RG antigo vale até 28 de fevereiro de 2032; CIN será exigida para benefícios
Carteira de Identidade Nacional usa CPF como registro único, tem prazo de validade e implantação gradual para beneficiários federais.

O RG antigo continua válido em todo o Brasil até 28 de fevereiro de 2032 para usos do dia a dia.
A CIN será usada gradualmente para confirmar titularidade de beneficiários federais e previdenciários, com etapas até 2028 para a exigência completa.
Até o fim de 2026, quem já tem biometria na Justiça Eleitoral ou na CNH mantém benefícios sem apresentar a CIN.
A partir de 2027, a CIN passa a ser exigida para novos pedidos ou cadastros que não tenham biometria registrada.

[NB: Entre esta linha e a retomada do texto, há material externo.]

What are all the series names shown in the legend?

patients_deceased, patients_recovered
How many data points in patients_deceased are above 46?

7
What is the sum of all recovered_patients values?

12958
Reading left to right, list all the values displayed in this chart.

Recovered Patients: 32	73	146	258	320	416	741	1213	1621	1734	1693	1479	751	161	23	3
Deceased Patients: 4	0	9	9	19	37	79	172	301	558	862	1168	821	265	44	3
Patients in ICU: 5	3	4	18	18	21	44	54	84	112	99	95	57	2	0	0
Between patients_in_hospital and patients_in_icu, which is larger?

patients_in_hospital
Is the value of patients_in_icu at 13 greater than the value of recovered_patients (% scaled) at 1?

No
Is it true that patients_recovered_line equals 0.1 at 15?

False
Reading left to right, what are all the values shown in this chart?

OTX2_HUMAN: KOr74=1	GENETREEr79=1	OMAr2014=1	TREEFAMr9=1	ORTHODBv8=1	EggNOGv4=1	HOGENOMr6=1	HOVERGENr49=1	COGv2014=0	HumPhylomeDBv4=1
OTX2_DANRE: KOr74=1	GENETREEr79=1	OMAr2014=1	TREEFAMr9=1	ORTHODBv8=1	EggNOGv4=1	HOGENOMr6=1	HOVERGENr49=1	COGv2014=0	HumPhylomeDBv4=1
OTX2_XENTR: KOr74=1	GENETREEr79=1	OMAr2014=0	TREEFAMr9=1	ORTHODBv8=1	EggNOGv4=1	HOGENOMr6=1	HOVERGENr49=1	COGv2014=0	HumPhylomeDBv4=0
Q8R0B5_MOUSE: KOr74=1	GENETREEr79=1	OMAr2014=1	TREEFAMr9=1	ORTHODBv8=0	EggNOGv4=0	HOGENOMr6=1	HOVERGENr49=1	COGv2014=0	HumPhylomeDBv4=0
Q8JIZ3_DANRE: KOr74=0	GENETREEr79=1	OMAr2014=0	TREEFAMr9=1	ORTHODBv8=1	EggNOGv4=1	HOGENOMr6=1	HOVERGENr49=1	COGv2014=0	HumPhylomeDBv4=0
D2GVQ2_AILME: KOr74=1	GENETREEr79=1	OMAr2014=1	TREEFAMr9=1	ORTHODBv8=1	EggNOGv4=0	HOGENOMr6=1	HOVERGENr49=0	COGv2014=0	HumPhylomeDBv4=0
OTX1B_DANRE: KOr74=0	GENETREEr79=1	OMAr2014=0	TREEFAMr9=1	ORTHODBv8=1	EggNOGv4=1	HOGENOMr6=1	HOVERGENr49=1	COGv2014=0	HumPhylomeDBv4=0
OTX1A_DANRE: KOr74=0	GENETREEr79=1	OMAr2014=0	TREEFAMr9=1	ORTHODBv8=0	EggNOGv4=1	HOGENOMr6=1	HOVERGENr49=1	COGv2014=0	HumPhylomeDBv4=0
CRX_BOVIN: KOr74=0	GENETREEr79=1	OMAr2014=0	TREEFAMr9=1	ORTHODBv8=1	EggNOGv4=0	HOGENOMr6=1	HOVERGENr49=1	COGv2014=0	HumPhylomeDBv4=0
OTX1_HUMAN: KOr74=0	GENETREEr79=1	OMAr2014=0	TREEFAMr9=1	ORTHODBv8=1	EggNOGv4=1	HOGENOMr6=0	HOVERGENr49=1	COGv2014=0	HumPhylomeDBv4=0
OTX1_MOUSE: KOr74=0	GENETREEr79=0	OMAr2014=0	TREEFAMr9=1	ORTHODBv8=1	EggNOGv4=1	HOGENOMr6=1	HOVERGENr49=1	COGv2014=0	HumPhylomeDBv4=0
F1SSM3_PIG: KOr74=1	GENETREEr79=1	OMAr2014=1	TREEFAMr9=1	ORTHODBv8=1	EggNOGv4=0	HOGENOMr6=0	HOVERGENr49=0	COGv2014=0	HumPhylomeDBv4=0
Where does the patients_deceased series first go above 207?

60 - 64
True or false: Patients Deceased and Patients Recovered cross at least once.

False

A partir de 2028, a nova identidade será a base obrigatória para todos os beneficiários federais, incluindo aposentadorias, pensões e BPC.
A CIN adota exclusivamente o CPF como registro geral, acabando com RGs diferentes por estado; a primeira via é gratuita se o CPF estiver regular na Receita Federal.
A carteira terá prazo de validade conforme idade e elementos de segurança, além de código internacional para viajar ao Mercosul.
Até 11 anos — validade de cinco anos
De 12 a 59 anos — validade de dez anos
A partir dos 60 anos — validade indeterminada
A versão digital da CIN estará disponível no app Gov.br, que também reúne CNH, Título de Eleitor, Cartão do SUS e Carteira de Trabalho.
A CIN pode incluir opcionalmente tipo sanguíneo, condição de doador de órgãos, alergias graves e símbolos de acessibilidade.
A identificação será usada para manutenção de cadastros de programas sociais, como Bolsa Família, Minha Casa Minha Vida e Tarifa Social de Energia Elétrica, e para controle de pagamentos do INSS.
Estão dispensados da exigência idosos com 80 anos ou mais, pessoas acamadas ou com graves dificuldades de locomoção e moradores de áreas isoladas.
A mudança não significa corte imediato de benefício por uso do RG antigo; qualquer necessidade de atualização será comunicada previamente pelo governo.